After graduating with a degree in biochemistry from Hartwick College in New York, Sarah Schiltz is continuing to pursue her goals through her promoting watershed health and citizen science internship.

Sarah Schiltz. Submitted photo

Throughout this summer, Schiltz will help create and plan a long-term, community-science monitoring program that will help provide crucial data about the health of the watershed, which can be used to assess long-term trends and evaluate restoration efforts.

Schiltz says, “The bay of Green Bay is one of the Great Lakes’ most ecologically and economically important coastal regions. However, the bay is greatly impacted by excessive nutrient and sediment pollution and a ‘dead zone’ in the summer.

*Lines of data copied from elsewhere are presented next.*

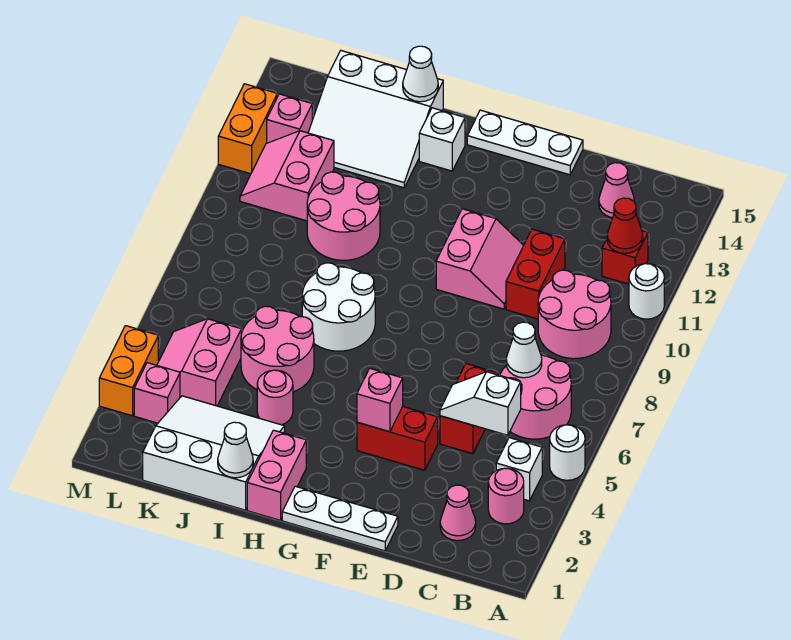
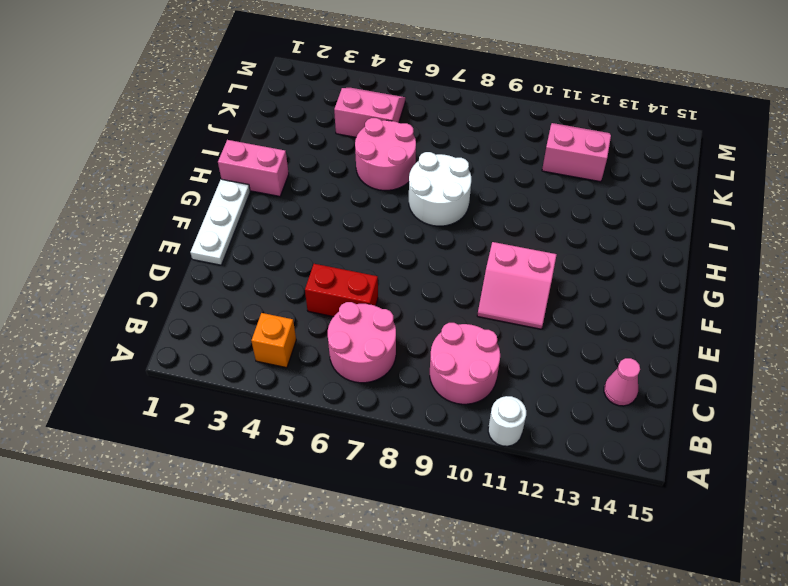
orange brick B4 level 1 -> white brick B4 level 1
none -> white round brick A5 level 1
none -> pink round brick B3 level 1
none -> red brick B12 level 1
none -> pink cone C2 level 1

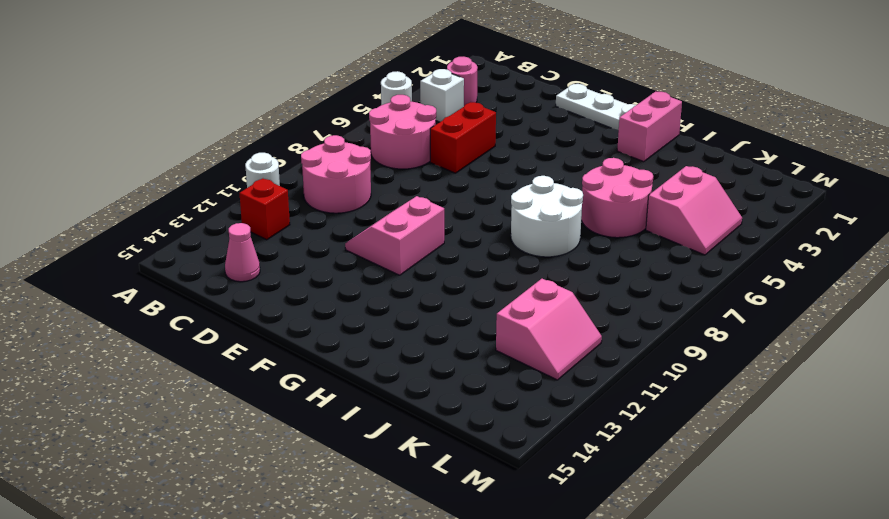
none -> pink cone C2 level 1
none -> red brick D10:D11 level 1
none -> red brick E4:F4 level 1
none -> white plate E15:G15 level 1

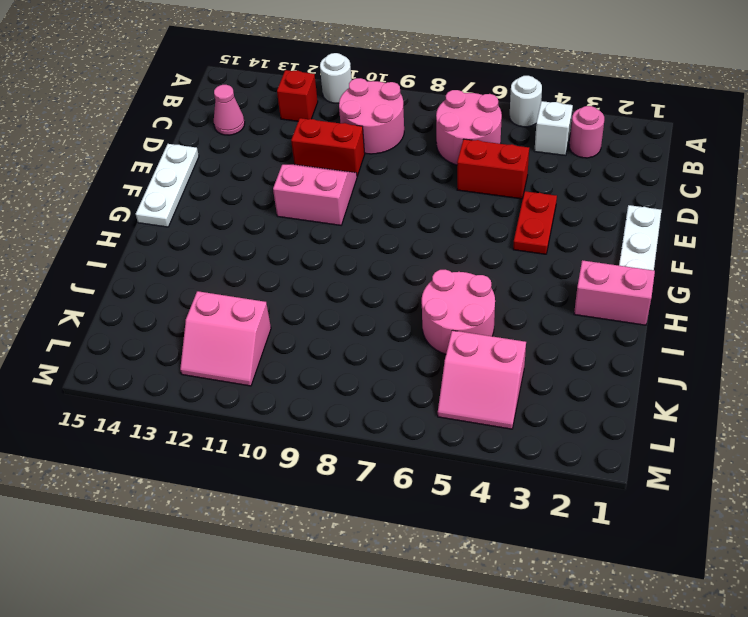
red plate E4:F4 level 1 -> red brick E4:F4 level 1
none -> pink cone C2 level 1
none -> white round brick H7:I8 level 1
none -> white brick H14 level 1
none -> white slope I1:K3 level 1 top 1

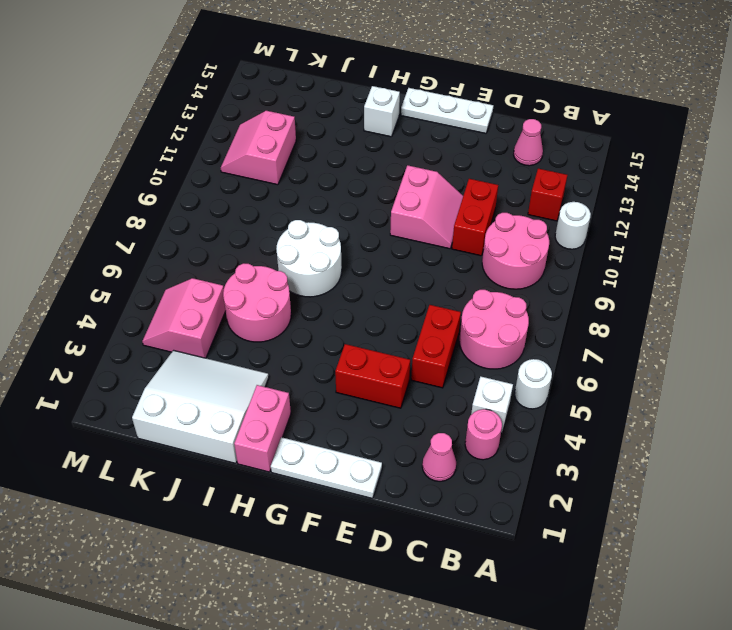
none -> pink round brick I4 level 1
none -> pink round brick I10:J11 level 1
none -> white slope I13:K15 level 1 top 15
none -> pink brick L3 level 1

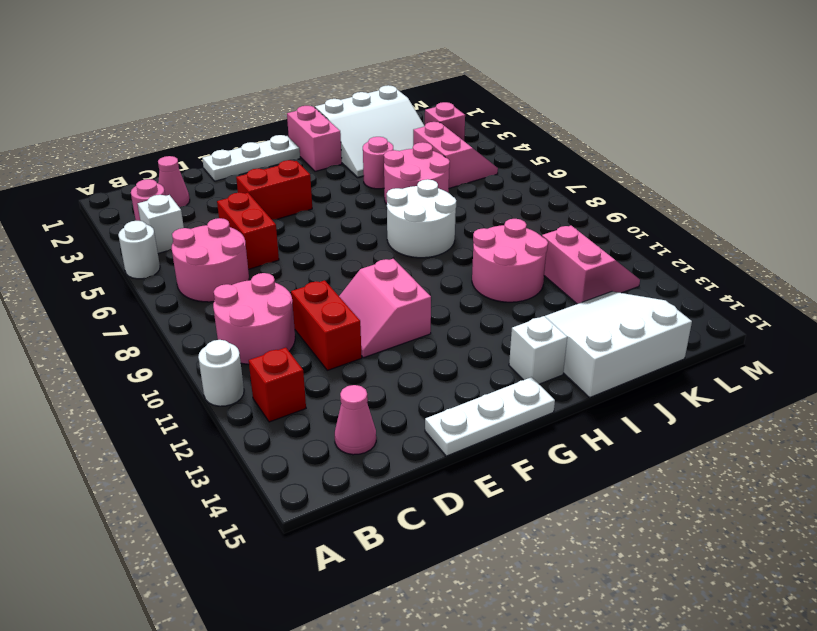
none -> pink brick L13 level 1
none -> orange brick M3:M4 level 1
none -> orange brick M12:M13 level 1
none -> red cone B12 level 2

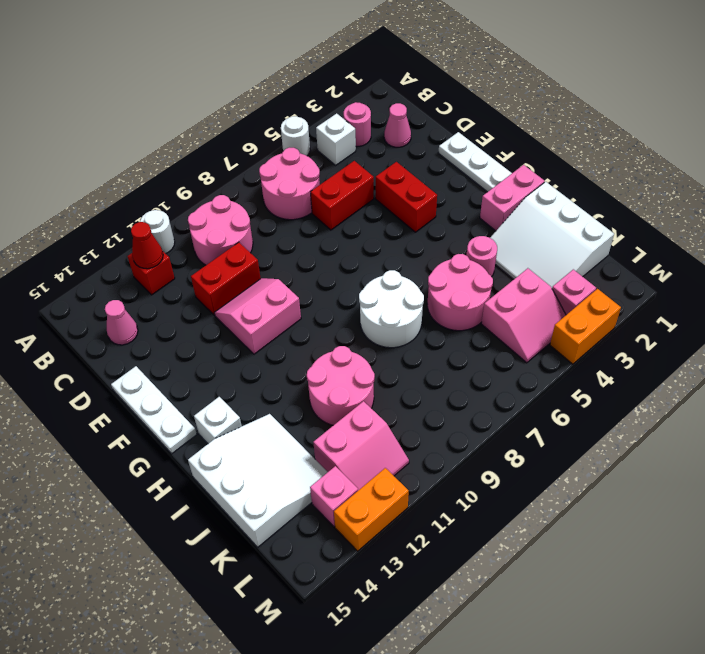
none -> white slope C5:D5 level 2 top C
none -> white cone C7 level 2
none -> pink brick F4 level 2
none -> white cone I1 level 2

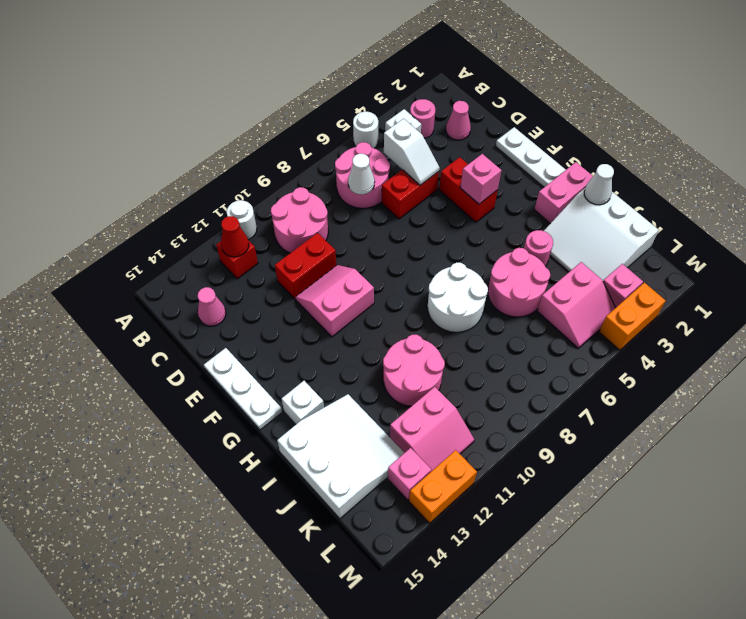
none -> white cone I15 level 2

The Wequiock-Mahon Watershed, along the east shore of the bay, has enjoyed a long history of community and university collaboration in identifying water quality problems, conservation and watershed planning.”

 After finishing the internship, she plans to eventually go back to school to pursue a degree in a more specialized area.

Elise Ertl. Submitted photo

Elise Ertl, a student at UW-Superior, will combine her two majors, biology and writing, in her internship, communicating coastal science, with Wisconsin Sea Grant this summer.

The internship will consist of three tasks. Two include assisting in planning the next season of River Talks, a monthly science café in the Twin Ports area that focuses on issues regarding the St. Louis River, and working on podcasts. The third task is to work with the Native American perspective on aquatic invasive species. There is not a lot of information currently available on this topic, increasing the need for research to better understand views on aquatic invasive species. She hopes to gain experience with communicating and writing for the science community.

After graduation, Ertl plans to continue her education in environmental journalism.